Reproduce verbatim the portion of the tribute that starts at "The uniqueness of" and ends at "narrative in independence.".

# Document text start

But above all this was indeed her overwhelming interest in a person, the capacity to listen, for deep sympathy, which extended really beyond the individual to her understanding of the human condition itself. It was this unusual quality of being able to negotiate herself between individual affection and a universal warmth, that made her ah indispensable anchor in many of our lives for the last so many years. She had the capacity to perceive a friend from very close, and from very far. The large circle of persons, with whom she connected so closely, could only have been possible with that combination of nearness and distance that she combined so effectively.

The uniqueness of her personality perhaps-went beyond this, to a rock solid bed of courage and humour. Her life was full, with research and teaching, travel and friendships, family. Beneath all this was the predictable struggle, with a declining city administration and a thoughtless university bureaucracy, sometimes with ill health, perhaps with occasional loneliness. But she took every thing on, with a combination of sardonic humour and a self-confidence that did not wait for anyone. Her every day life represented an enviable narrative in independence.

# Document text end
# Stored records start

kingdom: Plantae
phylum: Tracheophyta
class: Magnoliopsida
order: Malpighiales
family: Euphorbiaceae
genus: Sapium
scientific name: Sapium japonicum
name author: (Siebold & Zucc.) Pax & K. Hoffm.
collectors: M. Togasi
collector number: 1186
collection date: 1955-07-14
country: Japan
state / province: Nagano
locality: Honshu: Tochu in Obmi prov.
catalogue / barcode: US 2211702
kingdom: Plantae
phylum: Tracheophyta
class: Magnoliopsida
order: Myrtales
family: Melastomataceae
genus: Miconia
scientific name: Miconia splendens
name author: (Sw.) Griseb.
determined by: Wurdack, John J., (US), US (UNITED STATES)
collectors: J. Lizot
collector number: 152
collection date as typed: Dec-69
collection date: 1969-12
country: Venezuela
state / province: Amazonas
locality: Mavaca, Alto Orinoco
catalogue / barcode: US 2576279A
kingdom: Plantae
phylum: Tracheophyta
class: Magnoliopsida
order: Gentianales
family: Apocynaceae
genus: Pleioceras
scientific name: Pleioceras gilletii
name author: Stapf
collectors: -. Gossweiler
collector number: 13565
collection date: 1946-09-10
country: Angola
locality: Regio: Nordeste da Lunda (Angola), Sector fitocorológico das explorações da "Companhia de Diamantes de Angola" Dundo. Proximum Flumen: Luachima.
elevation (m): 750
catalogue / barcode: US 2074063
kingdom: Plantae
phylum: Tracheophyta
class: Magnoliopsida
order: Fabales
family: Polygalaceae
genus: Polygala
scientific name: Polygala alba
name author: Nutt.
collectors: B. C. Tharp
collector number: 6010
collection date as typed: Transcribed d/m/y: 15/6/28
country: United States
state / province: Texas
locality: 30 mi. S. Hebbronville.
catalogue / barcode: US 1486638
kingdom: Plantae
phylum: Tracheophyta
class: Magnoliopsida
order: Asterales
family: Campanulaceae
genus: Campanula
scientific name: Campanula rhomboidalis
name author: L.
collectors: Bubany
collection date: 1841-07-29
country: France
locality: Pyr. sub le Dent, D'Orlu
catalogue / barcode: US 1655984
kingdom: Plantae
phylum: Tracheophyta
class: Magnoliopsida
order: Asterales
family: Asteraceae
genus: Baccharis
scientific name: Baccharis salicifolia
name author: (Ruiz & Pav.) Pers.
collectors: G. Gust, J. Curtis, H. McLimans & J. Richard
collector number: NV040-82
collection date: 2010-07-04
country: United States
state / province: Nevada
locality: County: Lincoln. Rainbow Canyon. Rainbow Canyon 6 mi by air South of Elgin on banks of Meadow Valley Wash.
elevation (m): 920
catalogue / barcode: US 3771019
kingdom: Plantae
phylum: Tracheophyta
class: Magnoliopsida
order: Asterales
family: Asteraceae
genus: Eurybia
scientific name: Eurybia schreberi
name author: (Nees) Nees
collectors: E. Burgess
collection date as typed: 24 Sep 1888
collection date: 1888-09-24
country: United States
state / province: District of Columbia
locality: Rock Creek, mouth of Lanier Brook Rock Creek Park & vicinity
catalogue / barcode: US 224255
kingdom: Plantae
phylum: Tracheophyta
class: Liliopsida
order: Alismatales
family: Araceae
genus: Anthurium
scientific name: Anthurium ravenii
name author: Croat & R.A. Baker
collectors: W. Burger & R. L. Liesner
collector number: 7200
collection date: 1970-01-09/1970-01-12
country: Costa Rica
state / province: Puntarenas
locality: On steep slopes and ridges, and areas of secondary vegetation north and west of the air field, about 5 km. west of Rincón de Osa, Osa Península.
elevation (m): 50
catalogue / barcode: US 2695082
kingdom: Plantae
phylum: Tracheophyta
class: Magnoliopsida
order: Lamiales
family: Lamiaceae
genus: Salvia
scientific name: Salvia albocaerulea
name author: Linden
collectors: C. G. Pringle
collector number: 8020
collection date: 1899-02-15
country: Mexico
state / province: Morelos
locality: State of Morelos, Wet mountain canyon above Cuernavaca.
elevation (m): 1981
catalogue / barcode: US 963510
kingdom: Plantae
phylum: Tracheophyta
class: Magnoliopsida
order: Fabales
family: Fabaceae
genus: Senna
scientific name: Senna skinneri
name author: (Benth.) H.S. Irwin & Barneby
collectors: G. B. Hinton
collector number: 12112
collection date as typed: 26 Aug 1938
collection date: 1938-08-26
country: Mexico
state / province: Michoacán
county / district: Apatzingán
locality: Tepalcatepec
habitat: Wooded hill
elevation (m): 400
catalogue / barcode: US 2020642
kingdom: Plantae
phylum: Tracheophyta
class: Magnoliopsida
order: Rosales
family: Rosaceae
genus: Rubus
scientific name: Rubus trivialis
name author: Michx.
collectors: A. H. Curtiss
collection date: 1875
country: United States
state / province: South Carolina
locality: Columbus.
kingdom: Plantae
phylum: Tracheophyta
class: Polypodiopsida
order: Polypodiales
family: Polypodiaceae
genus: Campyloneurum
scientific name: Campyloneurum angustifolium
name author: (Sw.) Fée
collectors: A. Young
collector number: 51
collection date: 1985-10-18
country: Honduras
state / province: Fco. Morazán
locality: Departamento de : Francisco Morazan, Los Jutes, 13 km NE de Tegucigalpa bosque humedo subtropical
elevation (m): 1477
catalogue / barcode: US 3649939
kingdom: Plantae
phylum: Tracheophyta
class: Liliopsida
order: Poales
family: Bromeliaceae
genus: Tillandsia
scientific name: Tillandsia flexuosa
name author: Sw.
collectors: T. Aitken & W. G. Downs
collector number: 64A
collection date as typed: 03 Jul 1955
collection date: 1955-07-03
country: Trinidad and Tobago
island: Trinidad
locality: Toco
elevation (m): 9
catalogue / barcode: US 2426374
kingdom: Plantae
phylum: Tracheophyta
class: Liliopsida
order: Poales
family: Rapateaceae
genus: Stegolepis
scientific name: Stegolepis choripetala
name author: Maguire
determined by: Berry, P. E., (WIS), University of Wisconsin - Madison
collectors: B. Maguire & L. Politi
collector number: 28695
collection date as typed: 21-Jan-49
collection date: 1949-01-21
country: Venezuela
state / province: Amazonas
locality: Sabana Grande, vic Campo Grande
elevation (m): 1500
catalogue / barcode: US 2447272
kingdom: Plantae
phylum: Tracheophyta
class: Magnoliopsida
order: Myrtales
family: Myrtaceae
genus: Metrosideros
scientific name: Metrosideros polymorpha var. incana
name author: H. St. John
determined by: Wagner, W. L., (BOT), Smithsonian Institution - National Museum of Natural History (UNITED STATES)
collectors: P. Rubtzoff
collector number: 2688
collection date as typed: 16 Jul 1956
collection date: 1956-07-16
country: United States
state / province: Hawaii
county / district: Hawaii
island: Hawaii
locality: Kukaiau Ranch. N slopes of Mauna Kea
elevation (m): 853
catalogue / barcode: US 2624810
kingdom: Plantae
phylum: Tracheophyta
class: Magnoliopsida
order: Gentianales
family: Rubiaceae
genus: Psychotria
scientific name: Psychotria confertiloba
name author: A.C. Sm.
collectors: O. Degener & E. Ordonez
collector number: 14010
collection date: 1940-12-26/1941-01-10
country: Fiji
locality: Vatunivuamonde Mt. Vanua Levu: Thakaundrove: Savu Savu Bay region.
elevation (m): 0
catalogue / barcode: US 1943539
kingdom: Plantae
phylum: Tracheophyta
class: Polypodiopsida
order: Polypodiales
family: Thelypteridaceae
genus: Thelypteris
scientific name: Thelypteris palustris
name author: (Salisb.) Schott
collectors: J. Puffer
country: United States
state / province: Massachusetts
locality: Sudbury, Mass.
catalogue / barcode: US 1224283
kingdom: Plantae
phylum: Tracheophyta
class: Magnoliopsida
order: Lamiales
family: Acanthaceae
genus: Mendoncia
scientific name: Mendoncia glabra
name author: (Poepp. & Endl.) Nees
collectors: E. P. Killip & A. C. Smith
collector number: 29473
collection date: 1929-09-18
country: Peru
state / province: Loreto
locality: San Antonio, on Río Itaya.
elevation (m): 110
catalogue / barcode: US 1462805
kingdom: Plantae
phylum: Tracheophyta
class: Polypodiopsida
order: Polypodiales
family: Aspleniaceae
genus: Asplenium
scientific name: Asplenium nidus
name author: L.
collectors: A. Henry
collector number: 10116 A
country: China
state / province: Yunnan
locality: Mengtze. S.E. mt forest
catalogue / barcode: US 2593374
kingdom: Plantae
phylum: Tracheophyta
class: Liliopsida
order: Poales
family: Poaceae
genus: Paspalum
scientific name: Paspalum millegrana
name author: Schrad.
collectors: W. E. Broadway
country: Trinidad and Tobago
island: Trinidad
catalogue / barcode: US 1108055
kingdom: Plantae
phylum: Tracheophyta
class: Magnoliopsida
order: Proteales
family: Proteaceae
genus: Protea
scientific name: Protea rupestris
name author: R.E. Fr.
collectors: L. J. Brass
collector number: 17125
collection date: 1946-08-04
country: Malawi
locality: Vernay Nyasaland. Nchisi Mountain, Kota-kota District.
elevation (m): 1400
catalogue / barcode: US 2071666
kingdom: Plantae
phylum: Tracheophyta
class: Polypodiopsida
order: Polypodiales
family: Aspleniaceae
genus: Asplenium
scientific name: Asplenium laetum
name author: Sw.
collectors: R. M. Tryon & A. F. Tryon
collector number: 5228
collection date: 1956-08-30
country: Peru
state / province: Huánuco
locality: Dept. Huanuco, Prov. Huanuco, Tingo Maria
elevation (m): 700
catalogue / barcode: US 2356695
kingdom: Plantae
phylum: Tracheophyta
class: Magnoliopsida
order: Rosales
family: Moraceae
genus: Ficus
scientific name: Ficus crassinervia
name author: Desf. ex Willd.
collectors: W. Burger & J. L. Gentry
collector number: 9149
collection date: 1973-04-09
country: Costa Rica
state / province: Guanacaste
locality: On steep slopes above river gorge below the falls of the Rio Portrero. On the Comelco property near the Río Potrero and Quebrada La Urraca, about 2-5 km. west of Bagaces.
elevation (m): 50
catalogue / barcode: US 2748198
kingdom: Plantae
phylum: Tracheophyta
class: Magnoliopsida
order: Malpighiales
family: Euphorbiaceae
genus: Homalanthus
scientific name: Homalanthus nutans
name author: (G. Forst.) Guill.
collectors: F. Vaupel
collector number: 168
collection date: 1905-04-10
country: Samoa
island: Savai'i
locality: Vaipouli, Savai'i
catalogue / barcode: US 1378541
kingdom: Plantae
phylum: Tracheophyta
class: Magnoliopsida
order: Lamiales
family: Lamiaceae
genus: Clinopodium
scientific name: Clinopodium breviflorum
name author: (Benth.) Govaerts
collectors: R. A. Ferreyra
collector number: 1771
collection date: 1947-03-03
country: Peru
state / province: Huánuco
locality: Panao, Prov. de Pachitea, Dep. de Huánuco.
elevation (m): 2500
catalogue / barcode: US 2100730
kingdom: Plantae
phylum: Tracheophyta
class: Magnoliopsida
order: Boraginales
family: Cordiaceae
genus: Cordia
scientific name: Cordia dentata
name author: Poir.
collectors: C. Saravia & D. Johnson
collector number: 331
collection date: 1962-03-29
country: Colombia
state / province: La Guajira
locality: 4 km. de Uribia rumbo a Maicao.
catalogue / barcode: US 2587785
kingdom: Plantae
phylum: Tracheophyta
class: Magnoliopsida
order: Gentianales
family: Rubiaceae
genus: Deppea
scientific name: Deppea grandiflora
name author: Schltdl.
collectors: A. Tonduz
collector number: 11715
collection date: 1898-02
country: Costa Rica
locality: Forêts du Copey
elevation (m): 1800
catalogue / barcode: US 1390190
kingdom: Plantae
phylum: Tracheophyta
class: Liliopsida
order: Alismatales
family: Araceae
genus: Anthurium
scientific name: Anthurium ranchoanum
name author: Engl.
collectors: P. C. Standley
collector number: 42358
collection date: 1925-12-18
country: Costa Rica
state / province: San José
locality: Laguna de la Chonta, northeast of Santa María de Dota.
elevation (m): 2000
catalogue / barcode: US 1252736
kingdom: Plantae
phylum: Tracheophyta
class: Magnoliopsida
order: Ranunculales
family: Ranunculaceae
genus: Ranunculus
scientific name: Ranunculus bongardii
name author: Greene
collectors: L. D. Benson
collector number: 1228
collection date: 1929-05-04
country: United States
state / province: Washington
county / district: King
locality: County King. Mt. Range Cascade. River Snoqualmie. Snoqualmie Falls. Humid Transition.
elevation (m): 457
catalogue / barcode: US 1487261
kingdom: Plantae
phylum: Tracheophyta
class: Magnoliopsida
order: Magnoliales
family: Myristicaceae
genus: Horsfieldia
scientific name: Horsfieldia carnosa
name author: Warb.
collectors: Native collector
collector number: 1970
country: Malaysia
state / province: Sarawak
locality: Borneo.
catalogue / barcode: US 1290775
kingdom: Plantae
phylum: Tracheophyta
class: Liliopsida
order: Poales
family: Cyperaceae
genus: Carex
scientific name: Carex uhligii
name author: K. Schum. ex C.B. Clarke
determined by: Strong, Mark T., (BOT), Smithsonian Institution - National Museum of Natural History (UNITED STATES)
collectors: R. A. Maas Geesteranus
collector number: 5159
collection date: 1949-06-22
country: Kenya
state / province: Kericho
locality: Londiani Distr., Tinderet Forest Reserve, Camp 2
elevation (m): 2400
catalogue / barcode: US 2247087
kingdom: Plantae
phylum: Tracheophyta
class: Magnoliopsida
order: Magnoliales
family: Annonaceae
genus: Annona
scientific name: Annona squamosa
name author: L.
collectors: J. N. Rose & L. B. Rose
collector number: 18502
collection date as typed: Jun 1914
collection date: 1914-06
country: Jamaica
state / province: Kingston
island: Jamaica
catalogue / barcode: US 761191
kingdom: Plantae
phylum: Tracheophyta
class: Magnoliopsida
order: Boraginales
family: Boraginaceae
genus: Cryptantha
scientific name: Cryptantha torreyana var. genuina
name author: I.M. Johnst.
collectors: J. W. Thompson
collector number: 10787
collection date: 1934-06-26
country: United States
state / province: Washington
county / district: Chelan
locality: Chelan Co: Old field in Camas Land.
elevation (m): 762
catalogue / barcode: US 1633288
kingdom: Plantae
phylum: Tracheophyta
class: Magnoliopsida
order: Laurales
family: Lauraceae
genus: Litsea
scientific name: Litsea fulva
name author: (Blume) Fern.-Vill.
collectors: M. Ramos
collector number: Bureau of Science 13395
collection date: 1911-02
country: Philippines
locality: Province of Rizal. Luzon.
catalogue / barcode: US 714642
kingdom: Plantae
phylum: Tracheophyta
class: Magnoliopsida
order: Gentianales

# Stored records end

• Answer to this problem
The uniqueness of her personality perhaps-went beyond this, to a rock solid bed of courage and humour. Her life was full, with research and teaching, travel and friendships, family. Beneath all this was the predictable struggle, with a declining city administration and a thoughtless university bureaucracy, sometimes with ill health, perhaps with occasional loneliness. But she took every thing on, with a combination of sardonic humour and a self-confidence that did not wait for anyone. Her every day life represented an enviable narrative in independence.